Dawn of War III will almost certainly rise and fall on the merits of its multiplayer more than its campaign mode. RTS games find their longevity in long nights with friends and competitive meetings. In Dawn of War III, the specter of MOBAs looms large over the proceedings.

Relic's staff were good enough to make themselves available for multiplayer games with the press. I couldn't avail myself of that due to a packed schedule on my end, but I set up some skirmish games with bots to see how multiplayer worked. What I found was a hybrid traditional RTS/MOBA setup with a lot of potential.

Multiplayer games map closely to the RTS/MOBA split. Starting out, you don't have your elites (distinct from heroes, as you can recruit units like Terminator squads) and have to unlock them via resource collection. As the game wears on and you recruit your elites, the game transitions more to a MOBA style, with the focus on heroes and special powers returning. It's a really interesting and smoothly done concept, charting the way RTS games have evolved over 20 years in microcosm.

You can also unlock Army Doctrines, buffs which you slot in (three slots for these, just like with elites) to customize your force to your preferences. If you like Dire Avengers in multiplayer, you can buff them, or make your jetbikes stronger or buildings healthier. It's too much to say that the options are limitless, but you can really customize the hell out of your play experience with the right doctrine tweaking. The combination of elites and Doctrines makes for the possibility of a really interesting metagame, if Relic commit to ongoing balance as players figure out overpowered builds and exploits. More than anything, it's big; it's too much to say that the combinations are limitless, but you can do some heavy tweaking of skirmishes to fit your preferred playstyle.

It's not going to sit well with everyone; again, I found myself wanting a little more Dawn of War in spots and, undoubtedly, there will be people wanting a little more Dawn of War II, but Relic stated early on that they wanted to hybridize the best from both games and nobody making an online RTS in 2017 can ignore the prominence of MOBAs. Despite my longing for the original Dawn of War, I have to stress that I never felt let down by Dawn of War III in my skirmishes. It really is aiming for something new, or at least a new take on old formulae, and I probably had more fun with the skirmishes than with the campaign because of the more wide open nature of unit recruitment and customization. The MOBA style skirmish objectives, which revolve around destroying heavily defended buildings, also injected a nicely self-aware game-iness to the proceedings, compared to the story and lore heavy campaign mode.

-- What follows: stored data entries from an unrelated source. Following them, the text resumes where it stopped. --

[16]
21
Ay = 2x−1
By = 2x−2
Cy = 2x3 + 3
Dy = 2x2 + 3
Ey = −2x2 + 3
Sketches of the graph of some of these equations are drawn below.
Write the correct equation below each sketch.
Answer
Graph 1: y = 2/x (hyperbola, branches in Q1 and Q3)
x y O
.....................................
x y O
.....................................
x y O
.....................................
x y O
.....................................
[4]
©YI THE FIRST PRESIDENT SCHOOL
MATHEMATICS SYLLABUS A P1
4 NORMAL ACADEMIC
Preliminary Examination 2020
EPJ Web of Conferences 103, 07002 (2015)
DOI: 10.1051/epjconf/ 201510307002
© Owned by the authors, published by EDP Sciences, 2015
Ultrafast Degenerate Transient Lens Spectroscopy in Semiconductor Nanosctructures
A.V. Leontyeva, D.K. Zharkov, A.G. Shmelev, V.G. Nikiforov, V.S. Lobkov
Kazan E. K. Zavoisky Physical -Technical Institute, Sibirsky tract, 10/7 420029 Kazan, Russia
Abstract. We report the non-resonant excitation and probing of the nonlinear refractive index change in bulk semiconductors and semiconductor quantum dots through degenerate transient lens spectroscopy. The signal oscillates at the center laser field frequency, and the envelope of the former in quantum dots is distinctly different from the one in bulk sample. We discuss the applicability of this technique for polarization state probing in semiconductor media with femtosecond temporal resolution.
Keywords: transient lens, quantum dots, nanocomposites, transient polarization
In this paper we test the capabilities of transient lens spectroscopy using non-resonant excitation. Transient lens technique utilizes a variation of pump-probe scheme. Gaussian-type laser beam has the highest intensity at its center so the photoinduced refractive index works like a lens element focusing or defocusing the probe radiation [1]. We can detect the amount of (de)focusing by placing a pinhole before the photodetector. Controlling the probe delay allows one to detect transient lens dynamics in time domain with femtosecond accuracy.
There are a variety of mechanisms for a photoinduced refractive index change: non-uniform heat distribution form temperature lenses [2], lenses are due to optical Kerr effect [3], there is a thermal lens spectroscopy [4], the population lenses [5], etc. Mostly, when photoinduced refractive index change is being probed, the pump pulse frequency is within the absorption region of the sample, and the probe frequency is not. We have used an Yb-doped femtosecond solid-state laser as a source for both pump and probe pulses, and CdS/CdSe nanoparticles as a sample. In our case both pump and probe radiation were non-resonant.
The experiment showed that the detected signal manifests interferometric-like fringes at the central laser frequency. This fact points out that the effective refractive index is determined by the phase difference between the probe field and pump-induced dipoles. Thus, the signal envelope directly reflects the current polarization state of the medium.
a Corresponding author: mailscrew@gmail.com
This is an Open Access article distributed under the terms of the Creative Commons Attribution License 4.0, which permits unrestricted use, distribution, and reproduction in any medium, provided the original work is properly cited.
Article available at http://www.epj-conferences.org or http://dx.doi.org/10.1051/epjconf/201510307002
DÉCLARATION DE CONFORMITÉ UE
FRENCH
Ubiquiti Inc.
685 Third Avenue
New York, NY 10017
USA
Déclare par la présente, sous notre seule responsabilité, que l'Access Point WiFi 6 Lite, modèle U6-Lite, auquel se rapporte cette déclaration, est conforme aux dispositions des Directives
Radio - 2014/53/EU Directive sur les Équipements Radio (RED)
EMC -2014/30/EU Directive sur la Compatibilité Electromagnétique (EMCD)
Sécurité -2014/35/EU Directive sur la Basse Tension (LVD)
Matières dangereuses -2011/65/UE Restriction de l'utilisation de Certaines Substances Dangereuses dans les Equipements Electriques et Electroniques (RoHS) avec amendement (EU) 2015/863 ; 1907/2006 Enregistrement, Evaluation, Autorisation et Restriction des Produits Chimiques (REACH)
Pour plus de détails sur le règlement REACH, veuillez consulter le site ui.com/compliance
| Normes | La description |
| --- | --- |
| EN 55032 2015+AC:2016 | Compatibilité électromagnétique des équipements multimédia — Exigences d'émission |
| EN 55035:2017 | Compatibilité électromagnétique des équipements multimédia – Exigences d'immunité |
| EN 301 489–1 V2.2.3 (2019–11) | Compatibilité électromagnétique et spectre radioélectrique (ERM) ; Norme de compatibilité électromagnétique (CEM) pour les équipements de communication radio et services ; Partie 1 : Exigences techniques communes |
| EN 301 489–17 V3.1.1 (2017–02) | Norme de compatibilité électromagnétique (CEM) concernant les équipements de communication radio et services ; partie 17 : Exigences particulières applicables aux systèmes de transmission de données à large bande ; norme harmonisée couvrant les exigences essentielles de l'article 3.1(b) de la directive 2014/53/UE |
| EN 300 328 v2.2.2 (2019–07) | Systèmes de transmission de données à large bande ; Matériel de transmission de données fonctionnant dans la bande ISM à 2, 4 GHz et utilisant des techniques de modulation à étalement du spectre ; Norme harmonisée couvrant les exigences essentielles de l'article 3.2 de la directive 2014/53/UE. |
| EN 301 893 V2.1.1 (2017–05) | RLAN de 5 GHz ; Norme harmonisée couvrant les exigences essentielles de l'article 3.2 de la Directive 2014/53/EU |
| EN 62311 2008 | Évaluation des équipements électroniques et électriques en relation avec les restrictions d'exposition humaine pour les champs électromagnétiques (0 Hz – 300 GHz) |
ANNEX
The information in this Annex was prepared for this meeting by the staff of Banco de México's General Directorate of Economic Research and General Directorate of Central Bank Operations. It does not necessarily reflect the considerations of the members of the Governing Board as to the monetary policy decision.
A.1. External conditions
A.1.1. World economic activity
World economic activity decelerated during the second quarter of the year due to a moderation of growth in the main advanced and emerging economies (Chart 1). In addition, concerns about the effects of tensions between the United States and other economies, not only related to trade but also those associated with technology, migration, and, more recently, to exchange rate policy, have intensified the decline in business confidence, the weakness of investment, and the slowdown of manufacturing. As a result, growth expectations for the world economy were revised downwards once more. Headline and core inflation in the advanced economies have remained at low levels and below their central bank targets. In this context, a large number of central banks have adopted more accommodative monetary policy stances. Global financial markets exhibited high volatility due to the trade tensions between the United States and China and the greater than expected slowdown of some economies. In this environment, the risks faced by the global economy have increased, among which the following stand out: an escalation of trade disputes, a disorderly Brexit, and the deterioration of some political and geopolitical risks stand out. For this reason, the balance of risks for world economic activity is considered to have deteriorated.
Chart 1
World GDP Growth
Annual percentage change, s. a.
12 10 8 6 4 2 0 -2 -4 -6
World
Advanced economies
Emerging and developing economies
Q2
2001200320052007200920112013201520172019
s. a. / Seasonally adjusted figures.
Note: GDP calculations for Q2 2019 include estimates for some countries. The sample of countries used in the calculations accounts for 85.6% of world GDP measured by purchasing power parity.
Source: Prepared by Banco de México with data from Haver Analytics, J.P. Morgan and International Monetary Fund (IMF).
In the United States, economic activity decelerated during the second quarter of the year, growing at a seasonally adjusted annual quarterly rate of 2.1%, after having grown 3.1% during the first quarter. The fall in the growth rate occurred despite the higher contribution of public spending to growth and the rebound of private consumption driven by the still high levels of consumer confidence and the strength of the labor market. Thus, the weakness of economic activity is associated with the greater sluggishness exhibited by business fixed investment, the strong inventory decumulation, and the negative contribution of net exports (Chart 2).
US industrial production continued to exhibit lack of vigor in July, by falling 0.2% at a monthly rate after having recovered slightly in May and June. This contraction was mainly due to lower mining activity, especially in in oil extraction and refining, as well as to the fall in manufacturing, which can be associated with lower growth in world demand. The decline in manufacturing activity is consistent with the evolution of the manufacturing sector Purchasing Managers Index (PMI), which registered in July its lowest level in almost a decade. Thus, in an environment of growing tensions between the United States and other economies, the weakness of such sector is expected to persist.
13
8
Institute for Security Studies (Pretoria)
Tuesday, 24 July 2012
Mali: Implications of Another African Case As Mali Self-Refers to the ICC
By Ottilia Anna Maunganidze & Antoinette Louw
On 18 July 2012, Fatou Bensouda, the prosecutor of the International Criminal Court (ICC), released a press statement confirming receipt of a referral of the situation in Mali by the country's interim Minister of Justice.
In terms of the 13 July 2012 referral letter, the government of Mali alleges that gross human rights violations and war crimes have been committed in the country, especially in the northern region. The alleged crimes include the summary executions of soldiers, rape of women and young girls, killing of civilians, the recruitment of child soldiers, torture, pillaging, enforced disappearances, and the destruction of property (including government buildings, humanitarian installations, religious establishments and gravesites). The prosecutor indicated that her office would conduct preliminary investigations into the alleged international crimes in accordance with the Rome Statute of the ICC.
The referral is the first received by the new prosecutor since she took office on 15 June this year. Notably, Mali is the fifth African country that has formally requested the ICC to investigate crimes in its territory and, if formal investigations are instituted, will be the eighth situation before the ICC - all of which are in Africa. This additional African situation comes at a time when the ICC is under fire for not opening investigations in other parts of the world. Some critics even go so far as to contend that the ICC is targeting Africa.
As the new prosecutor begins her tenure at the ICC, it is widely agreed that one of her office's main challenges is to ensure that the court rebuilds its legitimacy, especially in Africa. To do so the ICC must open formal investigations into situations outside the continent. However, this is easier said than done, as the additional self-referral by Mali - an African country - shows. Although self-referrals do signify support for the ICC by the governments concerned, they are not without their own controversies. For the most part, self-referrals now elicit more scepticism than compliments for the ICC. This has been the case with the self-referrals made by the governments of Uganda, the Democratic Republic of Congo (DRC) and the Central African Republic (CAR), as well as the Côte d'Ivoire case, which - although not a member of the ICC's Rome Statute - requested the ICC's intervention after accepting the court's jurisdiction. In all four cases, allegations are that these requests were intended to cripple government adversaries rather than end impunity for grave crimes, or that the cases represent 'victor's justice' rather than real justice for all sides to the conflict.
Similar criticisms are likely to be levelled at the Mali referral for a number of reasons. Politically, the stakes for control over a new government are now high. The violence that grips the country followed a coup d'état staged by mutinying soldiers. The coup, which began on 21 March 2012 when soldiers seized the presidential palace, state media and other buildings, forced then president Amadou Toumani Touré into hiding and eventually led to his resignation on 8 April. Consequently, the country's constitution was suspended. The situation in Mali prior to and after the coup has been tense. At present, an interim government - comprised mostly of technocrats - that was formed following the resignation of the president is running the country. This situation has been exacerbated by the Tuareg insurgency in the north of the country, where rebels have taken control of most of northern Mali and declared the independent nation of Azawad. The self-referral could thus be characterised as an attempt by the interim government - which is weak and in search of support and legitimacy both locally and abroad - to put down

I got what I wanted out of Dawn of War III. It pays the right amount of reverence to the source material and tells exactly the sort of story I like in 40K: important, but contextualized in the big, scary, slightly stupid universe Games Workshop has created for itself. I can't say I have too much attachment to the returning characters from earlier games in the series, but I don't have much attachment to characters from any series; I prefer to see settings as my favorite characters and Dawn of War is no different. As such, I mostly just lost myself in the details which I so love, particularly when I imagined the weird skirmish builds I could cook up, and laying out which iconic troops I could snag with which buildings. I'm still leery of recommending it unconditionally, just because I know how rightly beloved yet polarizing the earlier games are, but there is something here for both 40K fans and people looking for what the future of the RTS might hold.